Your task:
Make an exact copy of all the records that follow, apart from the pictures.

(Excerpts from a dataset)
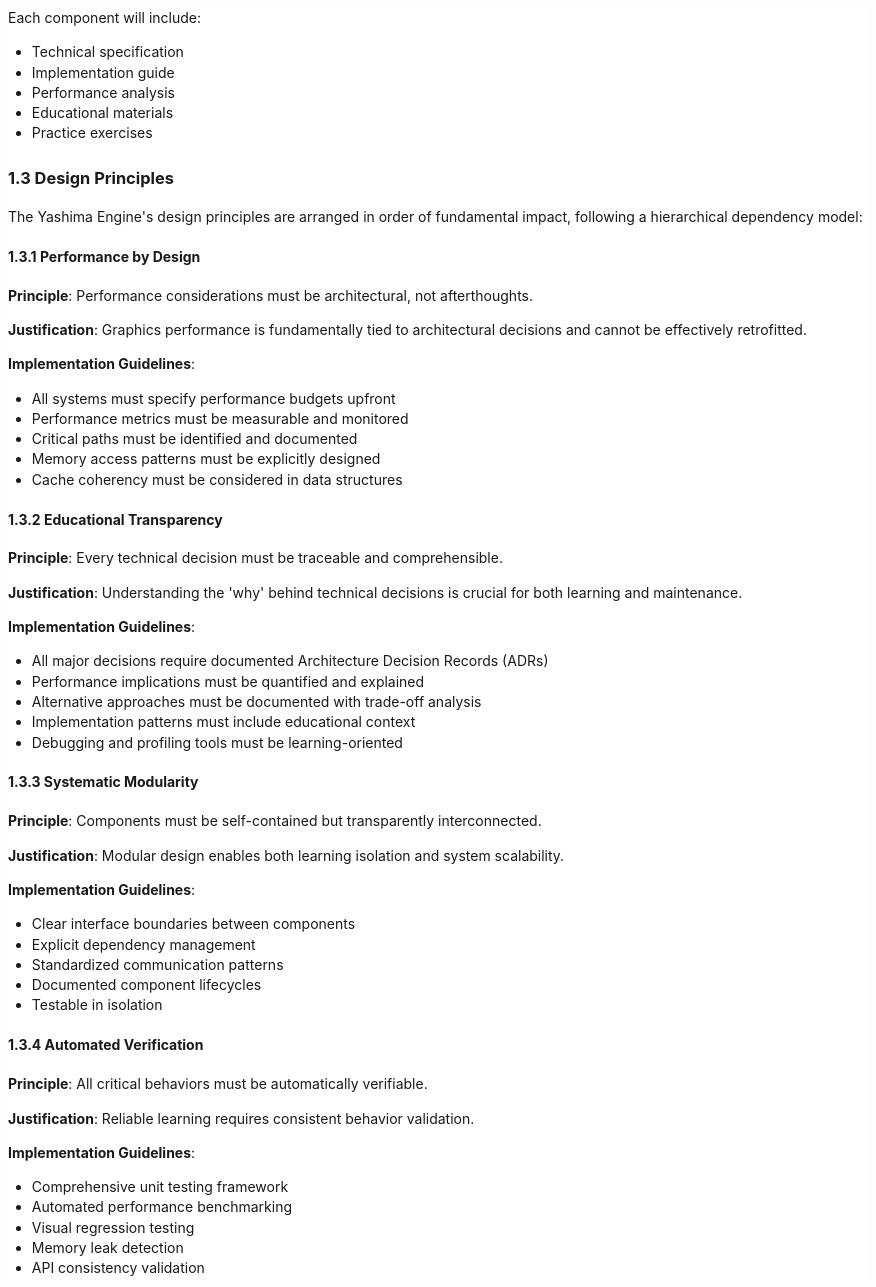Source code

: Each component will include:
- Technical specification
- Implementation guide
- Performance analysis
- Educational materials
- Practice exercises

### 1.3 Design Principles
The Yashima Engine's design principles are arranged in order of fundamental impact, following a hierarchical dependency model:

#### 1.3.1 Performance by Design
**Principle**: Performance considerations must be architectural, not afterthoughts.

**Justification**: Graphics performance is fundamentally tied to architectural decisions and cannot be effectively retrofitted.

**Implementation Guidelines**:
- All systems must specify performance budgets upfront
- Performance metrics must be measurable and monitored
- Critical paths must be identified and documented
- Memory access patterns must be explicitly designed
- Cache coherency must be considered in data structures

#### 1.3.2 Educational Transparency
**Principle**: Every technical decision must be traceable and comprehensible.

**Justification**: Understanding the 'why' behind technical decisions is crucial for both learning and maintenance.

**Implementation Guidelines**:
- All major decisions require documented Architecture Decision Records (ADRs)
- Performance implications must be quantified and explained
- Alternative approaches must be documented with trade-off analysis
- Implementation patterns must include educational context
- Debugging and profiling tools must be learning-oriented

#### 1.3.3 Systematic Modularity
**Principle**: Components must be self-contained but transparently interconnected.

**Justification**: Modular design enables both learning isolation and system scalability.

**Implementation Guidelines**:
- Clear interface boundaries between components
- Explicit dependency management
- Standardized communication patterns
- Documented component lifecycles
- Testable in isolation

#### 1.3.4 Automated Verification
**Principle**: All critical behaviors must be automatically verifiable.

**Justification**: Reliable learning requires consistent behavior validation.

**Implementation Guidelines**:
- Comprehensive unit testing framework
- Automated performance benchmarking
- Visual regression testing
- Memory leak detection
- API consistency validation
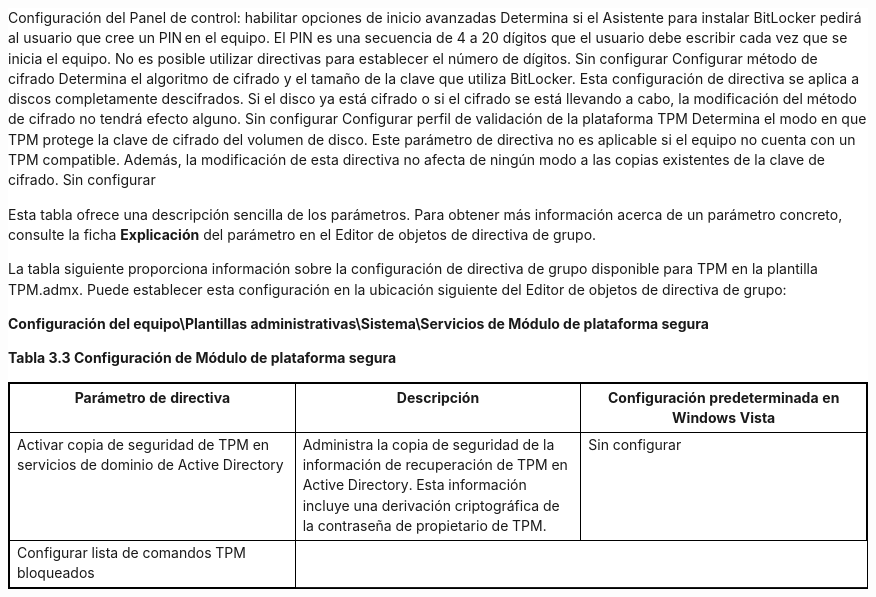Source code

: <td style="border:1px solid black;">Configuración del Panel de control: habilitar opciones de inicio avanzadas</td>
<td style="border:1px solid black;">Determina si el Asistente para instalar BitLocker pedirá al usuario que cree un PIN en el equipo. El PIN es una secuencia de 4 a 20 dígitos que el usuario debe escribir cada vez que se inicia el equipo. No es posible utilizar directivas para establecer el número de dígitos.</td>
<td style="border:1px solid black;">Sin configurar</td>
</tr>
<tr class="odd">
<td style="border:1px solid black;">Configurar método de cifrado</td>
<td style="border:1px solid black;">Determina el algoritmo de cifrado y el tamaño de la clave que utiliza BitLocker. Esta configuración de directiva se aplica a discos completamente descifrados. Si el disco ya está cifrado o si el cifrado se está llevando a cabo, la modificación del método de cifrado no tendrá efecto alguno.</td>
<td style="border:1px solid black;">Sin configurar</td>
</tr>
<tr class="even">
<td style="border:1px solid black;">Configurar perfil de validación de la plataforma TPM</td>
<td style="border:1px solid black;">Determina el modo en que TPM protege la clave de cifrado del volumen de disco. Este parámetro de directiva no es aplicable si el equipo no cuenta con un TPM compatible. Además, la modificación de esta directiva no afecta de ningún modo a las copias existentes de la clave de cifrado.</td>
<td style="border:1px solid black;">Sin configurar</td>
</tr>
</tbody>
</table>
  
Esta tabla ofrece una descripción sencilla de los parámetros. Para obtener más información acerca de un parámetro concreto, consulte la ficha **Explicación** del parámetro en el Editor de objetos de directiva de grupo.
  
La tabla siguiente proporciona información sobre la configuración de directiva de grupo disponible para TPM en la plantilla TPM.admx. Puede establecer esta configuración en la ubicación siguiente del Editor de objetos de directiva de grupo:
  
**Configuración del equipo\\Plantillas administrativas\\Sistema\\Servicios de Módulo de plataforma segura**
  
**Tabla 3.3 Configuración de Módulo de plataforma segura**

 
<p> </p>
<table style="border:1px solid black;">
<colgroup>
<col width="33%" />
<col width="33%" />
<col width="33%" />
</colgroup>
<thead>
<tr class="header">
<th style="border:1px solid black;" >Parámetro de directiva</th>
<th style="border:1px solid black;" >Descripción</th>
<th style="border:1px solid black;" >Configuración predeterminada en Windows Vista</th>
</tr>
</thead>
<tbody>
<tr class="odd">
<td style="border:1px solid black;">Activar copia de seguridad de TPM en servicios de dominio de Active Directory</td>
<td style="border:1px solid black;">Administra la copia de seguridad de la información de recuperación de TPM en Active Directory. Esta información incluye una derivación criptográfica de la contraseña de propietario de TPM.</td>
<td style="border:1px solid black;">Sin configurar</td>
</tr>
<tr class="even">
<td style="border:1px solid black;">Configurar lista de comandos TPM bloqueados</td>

Solution to this exercise:
Source code

: Each component will include:
- Technical specification
- Implementation guide
- Performance analysis
- Educational materials
- Practice exercises

### 1.3 Design Principles
The Yashima Engine's design principles are arranged in order of fundamental impact, following a hierarchical dependency model:

#### 1.3.1 Performance by Design
**Principle**: Performance considerations must be architectural, not afterthoughts.

**Justification**: Graphics performance is fundamentally tied to architectural decisions and cannot be effectively retrofitted.

**Implementation Guidelines**:
- All systems must specify performance budgets upfront
- Performance metrics must be measurable and monitored
- Critical paths must be identified and documented
- Memory access patterns must be explicitly designed
- Cache coherency must be considered in data structures

#### 1.3.2 Educational Transparency
**Principle**: Every technical decision must be traceable and comprehensible.

**Justification**: Understanding the 'why' behind technical decisions is crucial for both learning and maintenance.

**Implementation Guidelines**:
- All major decisions require documented Architecture Decision Records (ADRs)
- Performance implications must be quantified and explained
- Alternative approaches must be documented with trade-off analysis
- Implementation patterns must include educational context
- Debugging and profiling tools must be learning-oriented

#### 1.3.3 Systematic Modularity
**Principle**: Components must be self-contained but transparently interconnected.

**Justification**: Modular design enables both learning isolation and system scalability.

**Implementation Guidelines**:
- Clear interface boundaries between components
- Explicit dependency management
- Standardized communication patterns
- Documented component lifecycles
- Testable in isolation

#### 1.3.4 Automated Verification
**Principle**: All critical behaviors must be automatically verifiable.

**Justification**: Reliable learning requires consistent behavior validation.

**Implementation Guidelines**:
- Comprehensive unit testing framework
- Automated performance benchmarking
- Visual regression testing
- Memory leak detection
- API consistency validation
Source code

: <td style="border:1px solid black;">Configuración del Panel de control: habilitar opciones de inicio avanzadas</td>
<td style="border:1px solid black;">Determina si el Asistente para instalar BitLocker pedirá al usuario que cree un PIN en el equipo. El PIN es una secuencia de 4 a 20 dígitos que el usuario debe escribir cada vez que se inicia el equipo. No es posible utilizar directivas para establecer el número de dígitos.</td>
<td style="border:1px solid black;">Sin configurar</td>
</tr>
<tr class="odd">
<td style="border:1px solid black;">Configurar método de cifrado</td>
<td style="border:1px solid black;">Determina el algoritmo de cifrado y el tamaño de la clave que utiliza BitLocker. Esta configuración de directiva se aplica a discos completamente descifrados. Si el disco ya está cifrado o si el cifrado se está llevando a cabo, la modificación del método de cifrado no tendrá efecto alguno.</td>
<td style="border:1px solid black;">Sin configurar</td>
</tr>
<tr class="even">
<td style="border:1px solid black;">Configurar perfil de validación de la plataforma TPM</td>
<td style="border:1px solid black;">Determina el modo en que TPM protege la clave de cifrado del volumen de disco. Este parámetro de directiva no es aplicable si el equipo no cuenta con un TPM compatible. Además, la modificación de esta directiva no afecta de ningún modo a las copias existentes de la clave de cifrado.</td>
<td style="border:1px solid black;">Sin configurar</td>
</tr>
</tbody>
</table>
  
Esta tabla ofrece una descripción sencilla de los parámetros. Para obtener más información acerca de un parámetro concreto, consulte la ficha **Explicación** del parámetro en el Editor de objetos de directiva de grupo.
  
La tabla siguiente proporciona información sobre la configuración de directiva de grupo disponible para TPM en la plantilla TPM.admx. Puede establecer esta configuración en la ubicación siguiente del Editor de objetos de directiva de grupo:
  
**Configuración del equipo\\Plantillas administrativas\\Sistema\\Servicios de Módulo de plataforma segura**
  
**Tabla 3.3 Configuración de Módulo de plataforma segura**

 
<p> </p>
<table style="border:1px solid black;">
<colgroup>
<col width="33%" />
<col width="33%" />
<col width="33%" />
</colgroup>
<thead>
<tr class="header">
<th style="border:1px solid black;" >Parámetro de directiva</th>
<th style="border:1px solid black;" >Descripción</th>
<th style="border:1px solid black;" >Configuración predeterminada en Windows Vista</th>
</tr>
</thead>
<tbody>
<tr class="odd">
<td style="border:1px solid black;">Activar copia de seguridad de TPM en servicios de dominio de Active Directory</td>
<td style="border:1px solid black;">Administra la copia de seguridad de la información de recuperación de TPM en Active Directory. Esta información incluye una derivación criptográfica de la contraseña de propietario de TPM.</td>
<td style="border:1px solid black;">Sin configurar</td>
</tr>
<tr class="even">
<td style="border:1px solid black;">Configurar lista de comandos TPM bloqueados</td>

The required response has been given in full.